Civitas contre les Femen : du visage aux seins nus, ce que Levinas …

Des Femen ont été prises à partie pendant la manifestations. L'une d'entre elles est évacuée par la sécurité (K. TRIBOUILLARD/AFP)

Une Femen prise à partie et violentée pendant la manifestation anti-mariage gay du 18/11/12 (K. TRIBOUILLARD/AFP)

 

Dans "Totalité et infini", le philosophe Levinas parle de l’expérience du visage. Elle désigne toute rencontre avec autrui où ce dernier nous apparaît, par les parties nues de sa chair, comme vulnérable et exposé à la violence. Si la gorge est dénudée, elle fait alors partie de cette notion philosophique de "visage". Si le buste est dévêtu, il se définit également comme visage. Il en irait de même pour les seins, le ventre, les hanches, les cuisses.

 

Le dénuement devant l’autre est l’expression de la fragilité humaine.
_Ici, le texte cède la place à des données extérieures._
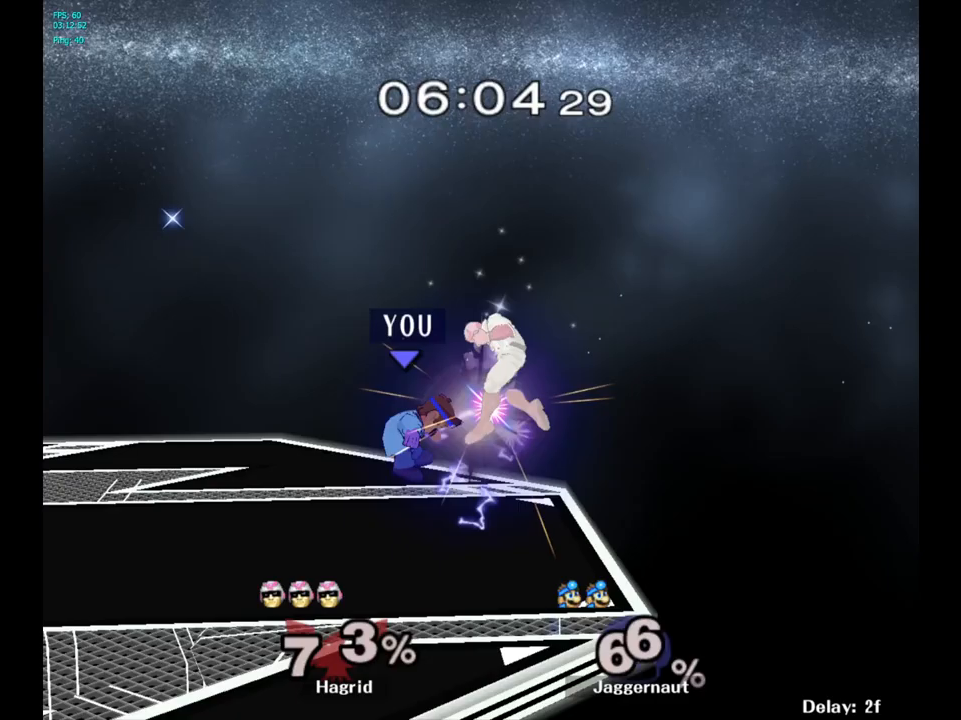
{"buttons": [], "left_stick": "center", "right_stick": "center", "events": [[33, "A", "up"], [267, "left_stick", "center"]]}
L’expérience en question, censée être éthique, me met en face de deux sentiments contraires : d’une part, je vois le visage de l’autre comme zone faible pouvant être agressée, exposée potentiellement à la violence ; d’autre part, le dépassement de cet appel à la blessure ou au meurtre s’effectue dans un contre-appel à ne pas frapper, l’interdit fondamental "Tu ne tueras pas", en quelque sorte.

 

Levinas parlait de l’"épiphanie du visage", une manière ordinaire de manifester quelque chose qui était caché.

 

Les Femen, nues ou découvertes ?

 

Avec les Femen, nous pouvons désormais parler de l’exceptionnelle épiphanie des seins. Les Femen ont fait évoluer l’expérience universelle du visage, transformée en expérience médiatique du sein. Là où Levinas parlait du visage et de ses abords immédiats (la nuque, la gorge), les Femen ont non seulement radicalisé cette idée par son extension à d’autres organes, jusqu’au ventre, au bassin, au dos, aux cuisses, mais elles l’ont rendue publique (en se faisant voir ainsi dans la rue) et médiatique (devant les caméras). C’est à la fois au grand public et aux intégristes anti-mariage homosexuel (anti-homosexuels tout court) que les Femen se sont présentées dévêtues.

 

Choquant, non. Étonnant, oui.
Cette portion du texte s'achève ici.